The Daily Heller: Design That is Worth the Paper it is Printed On

Posted inThe Daily Heller
Attachment for ModernDesign.doc #1

Graphic designers both draw on and are drawn to paper. Here are some modern artifacts neatly showing different designers’ approaches and personalities, representing a few of the 39 issues of the promotional series “Design & Paper,” published by Marquardt and Co. from around 1935–1950 (the issues are undated).

Each stapled, stitched or thread-bound issue is a small brochure that shows the work of leading, mostly American, practitioners. There were two by Ladislav Sutnar (No. 13, “Controlled Visual Flow,” and No. 19, “Shape, Line and Color”) as well as an issue devoted to cartoonist and illustrator Saul Steinberg. Others focused on themes, like George Loewy’s industrial design, Edward Bernays’ (the “inventor” of public relations) philosophy, and the history of the Art Directors Club.
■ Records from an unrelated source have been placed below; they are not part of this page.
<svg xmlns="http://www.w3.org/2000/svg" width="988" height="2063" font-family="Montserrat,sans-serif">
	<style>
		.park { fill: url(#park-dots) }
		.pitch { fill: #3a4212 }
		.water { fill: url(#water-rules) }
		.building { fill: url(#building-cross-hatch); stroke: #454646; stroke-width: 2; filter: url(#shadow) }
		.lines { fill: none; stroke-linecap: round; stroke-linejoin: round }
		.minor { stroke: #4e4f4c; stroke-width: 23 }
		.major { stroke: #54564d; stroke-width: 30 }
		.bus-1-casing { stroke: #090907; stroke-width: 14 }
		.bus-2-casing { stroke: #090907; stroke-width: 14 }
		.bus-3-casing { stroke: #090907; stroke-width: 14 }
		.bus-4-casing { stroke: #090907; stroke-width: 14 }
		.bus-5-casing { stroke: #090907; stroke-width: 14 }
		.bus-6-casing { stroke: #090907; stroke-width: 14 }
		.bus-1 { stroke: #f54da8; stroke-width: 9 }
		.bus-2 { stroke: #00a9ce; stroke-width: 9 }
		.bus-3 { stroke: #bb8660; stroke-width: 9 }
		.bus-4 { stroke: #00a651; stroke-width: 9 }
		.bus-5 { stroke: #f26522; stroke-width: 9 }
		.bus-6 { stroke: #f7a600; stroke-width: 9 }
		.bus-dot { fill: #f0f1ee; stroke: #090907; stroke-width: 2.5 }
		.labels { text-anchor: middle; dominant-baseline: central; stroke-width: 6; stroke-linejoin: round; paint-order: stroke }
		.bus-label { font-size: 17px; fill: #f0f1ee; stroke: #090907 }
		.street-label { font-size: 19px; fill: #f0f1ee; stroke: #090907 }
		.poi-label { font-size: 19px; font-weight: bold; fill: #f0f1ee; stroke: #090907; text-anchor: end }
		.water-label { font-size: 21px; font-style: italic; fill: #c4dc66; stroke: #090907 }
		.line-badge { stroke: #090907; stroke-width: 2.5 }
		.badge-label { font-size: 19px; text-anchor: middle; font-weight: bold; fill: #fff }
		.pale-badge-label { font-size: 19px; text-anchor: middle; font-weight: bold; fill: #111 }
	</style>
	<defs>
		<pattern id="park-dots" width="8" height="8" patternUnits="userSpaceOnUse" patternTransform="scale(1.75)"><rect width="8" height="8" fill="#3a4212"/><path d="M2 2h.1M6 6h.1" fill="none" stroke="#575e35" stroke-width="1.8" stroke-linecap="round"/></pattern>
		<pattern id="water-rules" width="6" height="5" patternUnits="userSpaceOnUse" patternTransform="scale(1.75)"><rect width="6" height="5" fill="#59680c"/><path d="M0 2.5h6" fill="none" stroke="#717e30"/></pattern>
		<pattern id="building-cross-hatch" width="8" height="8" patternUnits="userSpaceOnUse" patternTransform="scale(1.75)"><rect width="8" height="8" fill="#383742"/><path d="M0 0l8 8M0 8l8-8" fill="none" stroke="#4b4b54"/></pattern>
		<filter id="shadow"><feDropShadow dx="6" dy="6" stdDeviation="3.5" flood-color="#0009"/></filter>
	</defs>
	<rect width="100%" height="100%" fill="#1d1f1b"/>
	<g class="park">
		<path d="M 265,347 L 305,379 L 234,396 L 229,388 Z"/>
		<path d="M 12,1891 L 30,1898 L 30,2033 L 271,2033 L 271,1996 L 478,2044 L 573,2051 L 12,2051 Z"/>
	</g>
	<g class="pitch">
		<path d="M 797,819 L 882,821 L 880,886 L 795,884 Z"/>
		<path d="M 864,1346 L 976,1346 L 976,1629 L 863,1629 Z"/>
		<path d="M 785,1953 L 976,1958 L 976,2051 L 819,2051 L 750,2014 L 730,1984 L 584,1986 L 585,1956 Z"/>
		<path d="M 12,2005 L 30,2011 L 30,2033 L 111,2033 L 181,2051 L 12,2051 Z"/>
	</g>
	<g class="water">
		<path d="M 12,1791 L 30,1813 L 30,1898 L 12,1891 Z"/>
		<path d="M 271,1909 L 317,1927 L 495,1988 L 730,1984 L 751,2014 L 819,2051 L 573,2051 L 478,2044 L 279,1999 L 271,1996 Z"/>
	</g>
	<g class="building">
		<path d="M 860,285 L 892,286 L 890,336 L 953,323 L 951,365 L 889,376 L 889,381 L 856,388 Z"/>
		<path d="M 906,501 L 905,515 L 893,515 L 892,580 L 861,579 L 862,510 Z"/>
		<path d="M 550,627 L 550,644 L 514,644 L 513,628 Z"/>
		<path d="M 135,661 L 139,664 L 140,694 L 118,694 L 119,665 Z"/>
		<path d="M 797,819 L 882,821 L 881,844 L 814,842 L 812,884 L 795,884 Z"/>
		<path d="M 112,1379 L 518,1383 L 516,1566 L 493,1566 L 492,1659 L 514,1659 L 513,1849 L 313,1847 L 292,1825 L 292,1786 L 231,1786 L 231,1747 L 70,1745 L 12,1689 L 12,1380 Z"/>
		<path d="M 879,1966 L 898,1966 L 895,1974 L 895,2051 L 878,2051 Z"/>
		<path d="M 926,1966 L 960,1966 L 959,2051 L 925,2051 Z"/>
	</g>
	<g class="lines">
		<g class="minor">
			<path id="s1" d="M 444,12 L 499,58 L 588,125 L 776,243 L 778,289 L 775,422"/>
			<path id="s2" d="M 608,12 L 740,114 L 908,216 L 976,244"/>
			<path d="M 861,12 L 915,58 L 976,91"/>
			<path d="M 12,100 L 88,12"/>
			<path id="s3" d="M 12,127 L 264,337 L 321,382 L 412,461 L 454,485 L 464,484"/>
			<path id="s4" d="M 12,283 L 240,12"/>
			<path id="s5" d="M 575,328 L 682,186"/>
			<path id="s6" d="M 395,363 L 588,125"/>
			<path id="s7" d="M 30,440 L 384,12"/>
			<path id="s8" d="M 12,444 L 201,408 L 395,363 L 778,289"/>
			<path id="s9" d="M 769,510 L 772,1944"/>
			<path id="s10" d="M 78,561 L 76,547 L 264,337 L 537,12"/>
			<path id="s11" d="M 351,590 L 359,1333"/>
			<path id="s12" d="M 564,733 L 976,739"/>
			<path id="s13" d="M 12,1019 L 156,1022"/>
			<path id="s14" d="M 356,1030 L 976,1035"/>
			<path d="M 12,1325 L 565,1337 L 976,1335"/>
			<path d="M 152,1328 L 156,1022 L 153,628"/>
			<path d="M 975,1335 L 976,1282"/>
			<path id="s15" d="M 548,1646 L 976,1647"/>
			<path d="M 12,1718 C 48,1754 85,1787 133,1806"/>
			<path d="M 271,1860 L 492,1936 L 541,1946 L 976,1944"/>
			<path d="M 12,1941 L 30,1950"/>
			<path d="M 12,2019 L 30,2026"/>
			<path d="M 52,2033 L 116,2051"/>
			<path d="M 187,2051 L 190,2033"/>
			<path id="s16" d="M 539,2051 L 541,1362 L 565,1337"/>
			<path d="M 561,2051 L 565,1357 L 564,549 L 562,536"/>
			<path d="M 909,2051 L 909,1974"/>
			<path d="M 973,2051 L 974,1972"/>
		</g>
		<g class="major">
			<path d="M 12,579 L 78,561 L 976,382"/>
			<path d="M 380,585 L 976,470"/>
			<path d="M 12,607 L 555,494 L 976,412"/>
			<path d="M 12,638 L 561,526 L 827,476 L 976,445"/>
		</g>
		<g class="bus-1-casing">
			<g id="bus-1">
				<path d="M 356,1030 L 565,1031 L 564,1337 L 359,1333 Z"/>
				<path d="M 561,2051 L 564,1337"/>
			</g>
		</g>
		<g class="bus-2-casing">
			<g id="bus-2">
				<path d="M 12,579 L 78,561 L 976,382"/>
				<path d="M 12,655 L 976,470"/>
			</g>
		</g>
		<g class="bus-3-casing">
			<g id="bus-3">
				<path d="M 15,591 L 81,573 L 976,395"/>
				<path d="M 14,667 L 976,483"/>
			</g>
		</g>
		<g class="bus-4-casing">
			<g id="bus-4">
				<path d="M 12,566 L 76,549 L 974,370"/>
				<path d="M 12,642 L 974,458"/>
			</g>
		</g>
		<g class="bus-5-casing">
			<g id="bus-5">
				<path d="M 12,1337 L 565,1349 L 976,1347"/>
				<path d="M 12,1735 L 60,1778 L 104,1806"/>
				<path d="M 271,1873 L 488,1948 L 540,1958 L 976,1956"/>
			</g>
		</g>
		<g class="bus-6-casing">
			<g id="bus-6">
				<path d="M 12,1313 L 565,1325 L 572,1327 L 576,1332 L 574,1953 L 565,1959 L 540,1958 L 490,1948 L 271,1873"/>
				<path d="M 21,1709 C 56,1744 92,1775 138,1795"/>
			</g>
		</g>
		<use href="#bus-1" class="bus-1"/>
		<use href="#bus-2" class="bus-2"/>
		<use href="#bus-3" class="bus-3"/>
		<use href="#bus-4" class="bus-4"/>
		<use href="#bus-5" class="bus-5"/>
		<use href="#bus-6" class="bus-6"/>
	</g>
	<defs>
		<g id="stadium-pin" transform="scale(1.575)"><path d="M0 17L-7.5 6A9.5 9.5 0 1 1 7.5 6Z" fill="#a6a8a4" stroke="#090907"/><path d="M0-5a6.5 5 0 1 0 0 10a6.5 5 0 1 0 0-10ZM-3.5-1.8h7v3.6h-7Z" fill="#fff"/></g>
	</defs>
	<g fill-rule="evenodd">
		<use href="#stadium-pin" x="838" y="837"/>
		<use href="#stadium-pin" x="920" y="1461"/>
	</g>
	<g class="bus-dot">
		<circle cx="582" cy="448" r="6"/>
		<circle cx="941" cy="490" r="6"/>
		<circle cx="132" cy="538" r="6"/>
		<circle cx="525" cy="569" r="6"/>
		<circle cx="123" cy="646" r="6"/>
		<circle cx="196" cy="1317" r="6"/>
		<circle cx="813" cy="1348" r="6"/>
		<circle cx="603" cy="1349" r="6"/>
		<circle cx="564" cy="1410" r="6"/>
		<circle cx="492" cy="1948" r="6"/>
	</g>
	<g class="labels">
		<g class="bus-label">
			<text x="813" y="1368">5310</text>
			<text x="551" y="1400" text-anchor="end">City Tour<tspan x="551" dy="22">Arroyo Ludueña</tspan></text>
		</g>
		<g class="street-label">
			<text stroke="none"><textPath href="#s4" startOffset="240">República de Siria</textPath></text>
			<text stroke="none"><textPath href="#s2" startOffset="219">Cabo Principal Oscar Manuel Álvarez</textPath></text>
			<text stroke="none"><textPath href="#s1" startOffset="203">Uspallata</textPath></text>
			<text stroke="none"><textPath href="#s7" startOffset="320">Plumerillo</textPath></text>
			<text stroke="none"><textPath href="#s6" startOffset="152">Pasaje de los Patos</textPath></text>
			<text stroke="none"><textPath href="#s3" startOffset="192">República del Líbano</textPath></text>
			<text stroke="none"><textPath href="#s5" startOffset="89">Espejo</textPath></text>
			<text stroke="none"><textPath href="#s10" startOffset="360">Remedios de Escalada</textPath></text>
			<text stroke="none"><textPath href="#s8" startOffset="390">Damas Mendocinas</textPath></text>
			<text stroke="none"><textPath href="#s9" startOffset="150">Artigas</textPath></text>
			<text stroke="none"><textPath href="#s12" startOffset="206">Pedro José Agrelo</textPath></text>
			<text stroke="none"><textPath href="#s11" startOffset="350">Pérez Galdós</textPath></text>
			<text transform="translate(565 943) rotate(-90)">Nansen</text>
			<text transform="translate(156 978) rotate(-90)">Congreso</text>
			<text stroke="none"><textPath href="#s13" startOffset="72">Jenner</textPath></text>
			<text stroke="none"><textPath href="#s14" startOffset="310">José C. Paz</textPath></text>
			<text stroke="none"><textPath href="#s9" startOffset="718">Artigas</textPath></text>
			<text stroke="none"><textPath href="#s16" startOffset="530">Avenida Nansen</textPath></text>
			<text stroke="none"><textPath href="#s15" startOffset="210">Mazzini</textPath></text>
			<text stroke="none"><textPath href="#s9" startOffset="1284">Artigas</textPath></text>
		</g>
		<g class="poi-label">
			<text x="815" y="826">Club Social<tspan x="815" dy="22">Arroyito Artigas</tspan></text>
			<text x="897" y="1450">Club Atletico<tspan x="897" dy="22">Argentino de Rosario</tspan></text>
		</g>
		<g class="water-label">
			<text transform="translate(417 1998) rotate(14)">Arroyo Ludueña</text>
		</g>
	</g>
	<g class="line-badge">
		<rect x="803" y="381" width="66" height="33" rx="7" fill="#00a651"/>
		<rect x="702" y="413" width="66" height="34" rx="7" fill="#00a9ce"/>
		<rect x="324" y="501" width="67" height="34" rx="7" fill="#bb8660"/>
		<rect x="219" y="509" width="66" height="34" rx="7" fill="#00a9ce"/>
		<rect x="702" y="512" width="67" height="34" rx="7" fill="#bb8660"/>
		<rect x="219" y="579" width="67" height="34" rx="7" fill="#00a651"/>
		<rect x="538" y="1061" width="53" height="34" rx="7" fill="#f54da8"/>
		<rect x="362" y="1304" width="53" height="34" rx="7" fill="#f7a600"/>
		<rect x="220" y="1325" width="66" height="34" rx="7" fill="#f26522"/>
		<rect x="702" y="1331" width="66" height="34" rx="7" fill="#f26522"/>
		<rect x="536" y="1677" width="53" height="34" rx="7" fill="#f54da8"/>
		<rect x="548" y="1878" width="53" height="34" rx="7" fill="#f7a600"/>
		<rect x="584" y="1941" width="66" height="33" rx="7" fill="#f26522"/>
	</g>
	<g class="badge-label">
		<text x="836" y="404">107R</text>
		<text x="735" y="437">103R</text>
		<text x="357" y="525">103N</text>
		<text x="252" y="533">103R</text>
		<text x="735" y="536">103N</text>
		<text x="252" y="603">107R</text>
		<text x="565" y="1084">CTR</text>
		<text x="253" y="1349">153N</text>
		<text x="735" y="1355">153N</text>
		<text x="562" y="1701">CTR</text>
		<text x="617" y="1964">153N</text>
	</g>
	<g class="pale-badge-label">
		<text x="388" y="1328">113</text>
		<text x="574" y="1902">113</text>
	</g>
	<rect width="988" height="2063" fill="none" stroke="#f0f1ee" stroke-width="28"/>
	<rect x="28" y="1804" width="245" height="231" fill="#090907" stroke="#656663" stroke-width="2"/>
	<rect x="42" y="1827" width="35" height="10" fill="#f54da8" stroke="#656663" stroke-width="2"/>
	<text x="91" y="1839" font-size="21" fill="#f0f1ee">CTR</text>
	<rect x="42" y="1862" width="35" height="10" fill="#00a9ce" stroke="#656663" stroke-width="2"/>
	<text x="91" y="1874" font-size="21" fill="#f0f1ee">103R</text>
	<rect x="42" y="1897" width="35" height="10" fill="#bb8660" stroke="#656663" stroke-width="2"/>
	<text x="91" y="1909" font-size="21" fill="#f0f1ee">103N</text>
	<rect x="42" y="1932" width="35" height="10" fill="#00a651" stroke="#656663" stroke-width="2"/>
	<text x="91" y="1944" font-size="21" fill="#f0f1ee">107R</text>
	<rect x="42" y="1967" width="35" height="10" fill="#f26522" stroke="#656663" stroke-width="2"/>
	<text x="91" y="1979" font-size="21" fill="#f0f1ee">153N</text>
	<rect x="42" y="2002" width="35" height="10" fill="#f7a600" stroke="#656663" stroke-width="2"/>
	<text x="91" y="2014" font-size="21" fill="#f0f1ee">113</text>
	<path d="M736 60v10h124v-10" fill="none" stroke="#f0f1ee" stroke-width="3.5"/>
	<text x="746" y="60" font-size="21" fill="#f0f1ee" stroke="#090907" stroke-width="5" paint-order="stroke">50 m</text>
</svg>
Special features showcased design and typography by Alexey Brodovitch, Erik Nitsche and McKnight Kauffer, and each booklet was custom designed, most with essays.

Together they comprise evidence of the Midcentury American Modern approaches that are invaluable to both scholar and practitioner today.

Robert M. Jones: “His visual caprices have a merry verve.”

Despite a few period stylistic quirks, the type, typography and overall design of many of these “Design and Paper” brochures could easily have been conceived and produced today. It is interesting that humor, scale, gesture, simplicity and white space is so contemporaneous. Although the tools of composition and reproduction regularly change, the aesthetic qualities do not.

(Left top): Issue Number 32 on Clarence John Laughlin, the New Orleans photographer. (Right Top): Issue Number 22 on Robert A. Schmid, advertising and research Vice-President for Mutual Broadcasting Company. (Left second row): Arnold Roston’s cover for the Art Directors Club edition. (Right second row): E.McKnight Kauffer makes posters . . . that have the status of exhibition pieces. (Left third row): George Krikorian’s cover of issue on Edward Bernays and the American mind. (Right third row): Gene Moore, display director for Bonwit Teller, New York. (Bottom): Title page Number 15, lettering issue.